(Records from a dataset)

__________________________________________________

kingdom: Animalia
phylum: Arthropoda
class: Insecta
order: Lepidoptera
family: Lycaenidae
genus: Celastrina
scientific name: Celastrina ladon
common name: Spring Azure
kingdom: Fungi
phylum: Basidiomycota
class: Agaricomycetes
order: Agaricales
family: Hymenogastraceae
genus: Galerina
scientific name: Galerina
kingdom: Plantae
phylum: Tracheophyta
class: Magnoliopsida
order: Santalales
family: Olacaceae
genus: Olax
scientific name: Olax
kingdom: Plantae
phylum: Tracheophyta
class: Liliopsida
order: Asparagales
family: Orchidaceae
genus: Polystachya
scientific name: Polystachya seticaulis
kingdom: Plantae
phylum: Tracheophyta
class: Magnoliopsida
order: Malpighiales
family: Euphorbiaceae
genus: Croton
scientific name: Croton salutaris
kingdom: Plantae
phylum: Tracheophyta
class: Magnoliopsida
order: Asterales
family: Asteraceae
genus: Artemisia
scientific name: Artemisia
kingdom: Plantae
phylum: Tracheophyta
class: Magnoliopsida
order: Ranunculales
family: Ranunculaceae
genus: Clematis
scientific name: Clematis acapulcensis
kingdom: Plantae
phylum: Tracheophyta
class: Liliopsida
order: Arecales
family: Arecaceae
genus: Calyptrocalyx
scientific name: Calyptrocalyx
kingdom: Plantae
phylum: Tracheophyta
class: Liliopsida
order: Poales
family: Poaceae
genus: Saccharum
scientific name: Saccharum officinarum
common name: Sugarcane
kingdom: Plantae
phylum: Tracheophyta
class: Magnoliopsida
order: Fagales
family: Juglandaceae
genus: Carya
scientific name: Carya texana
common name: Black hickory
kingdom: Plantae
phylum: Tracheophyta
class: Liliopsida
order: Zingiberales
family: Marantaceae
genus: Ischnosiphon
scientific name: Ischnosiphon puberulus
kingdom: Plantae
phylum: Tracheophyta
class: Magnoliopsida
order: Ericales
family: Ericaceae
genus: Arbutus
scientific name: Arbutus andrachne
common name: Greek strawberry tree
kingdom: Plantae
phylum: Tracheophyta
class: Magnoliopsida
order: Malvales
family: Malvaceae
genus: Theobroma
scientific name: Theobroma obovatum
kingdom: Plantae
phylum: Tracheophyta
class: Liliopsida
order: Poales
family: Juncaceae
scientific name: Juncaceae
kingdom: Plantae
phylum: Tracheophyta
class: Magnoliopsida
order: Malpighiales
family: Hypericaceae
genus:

__________________________________________________

[SHORT EXERCISE]: Render every line of the data above as a JSON list of strings, with one string per line and no blank lines.

[WRITTEN SOLUTION]:
[
  "kingdom: Animalia",
  "phylum: Arthropoda",
  "class: Insecta",
  "order: Lepidoptera",
  "family: Lycaenidae",
  "genus: Celastrina",
  "scientific name: Celastrina ladon",
  "common name: Spring Azure",
  "kingdom: Fungi",
  "phylum: Basidiomycota",
  "class: Agaricomycetes",
  "order: Agaricales",
  "family: Hymenogastraceae",
  "genus: Galerina",
  "scientific name: Galerina",
  "kingdom: Plantae",
  "phylum: Tracheophyta",
  "class: Magnoliopsida",
  "order: Santalales",
  "family: Olacaceae",
  "genus: Olax",
  "scientific name: Olax",
  "kingdom: Plantae",
  "phylum: Tracheophyta",
  "class: Liliopsida",
  "order: Asparagales",
  "family: Orchidaceae",
  "genus: Polystachya",
  "scientific name: Polystachya seticaulis",
  "kingdom: Plantae",
  "phylum: Tracheophyta",
  "class: Magnoliopsida",
  "order: Malpighiales",
  "family: Euphorbiaceae",
  "genus: Croton",
  "scientific name: Croton salutaris",
  "kingdom: Plantae",
  "phylum: Tracheophyta",
  "class: Magnoliopsida",
  "order: Asterales",
  "family: Asteraceae",
  "genus: Artemisia",
  "scientific name: Artemisia",
  "kingdom: Plantae",
  "phylum: Tracheophyta",
  "class: Magnoliopsida",
  "order: Ranunculales",
  "family: Ranunculaceae",
  "genus: Clematis",
  "scientific name: Clematis acapulcensis",
  "kingdom: Plantae",
  "phylum: Tracheophyta",
  "class: Liliopsida",
  "order: Arecales",
  "family: Arecaceae",
  "genus: Calyptrocalyx",
  "scientific name: Calyptrocalyx",
  "kingdom: Plantae",
  "phylum: Tracheophyta",
  "class: Liliopsida",
  "order: Poales",
  "family: Poaceae",
  "genus: Saccharum",
  "scientific name: Saccharum officinarum",
  "common name: Sugarcane",
  "kingdom: Plantae",
  "phylum: Tracheophyta",
  "class: Magnoliopsida",
  "order: Fagales",
  "family: Juglandaceae",
  "genus: Carya",
  "scientific name: Carya texana",
  "common name: Black hickory",
  "kingdom: Plantae",
  "phylum: Tracheophyta",
  "class: Liliopsida",
  "order: Zingiberales",
  "family: Marantaceae",
  "genus: Ischnosiphon",
  "scientific name: Ischnosiphon puberulus",
  "kingdom: Plantae",
  "phylum: Tracheophyta",
  "class: Magnoliopsida",
  "order: Ericales",
  "family: Ericaceae",
  "genus: Arbutus",
  "scientific name: Arbutus andrachne",
  "common name: Greek strawberry tree",
  "kingdom: Plantae",
  "phylum: Tracheophyta",
  "class: Magnoliopsida",
  "order: Malvales",
  "family: Malvaceae",
  "genus: Theobroma",
  "scientific name: Theobroma obovatum",
  "kingdom: Plantae",
  "phylum: Tracheophyta",
  "class: Liliopsida",
  "order: Poales",
  "family: Juncaceae",
  "scientific name: Juncaceae",
  "kingdom: Plantae",
  "phylum: Tracheophyta",
  "class: Magnoliopsida",
  "order: Malpighiales",
  "family: Hypericaceae",
  "genus:"
]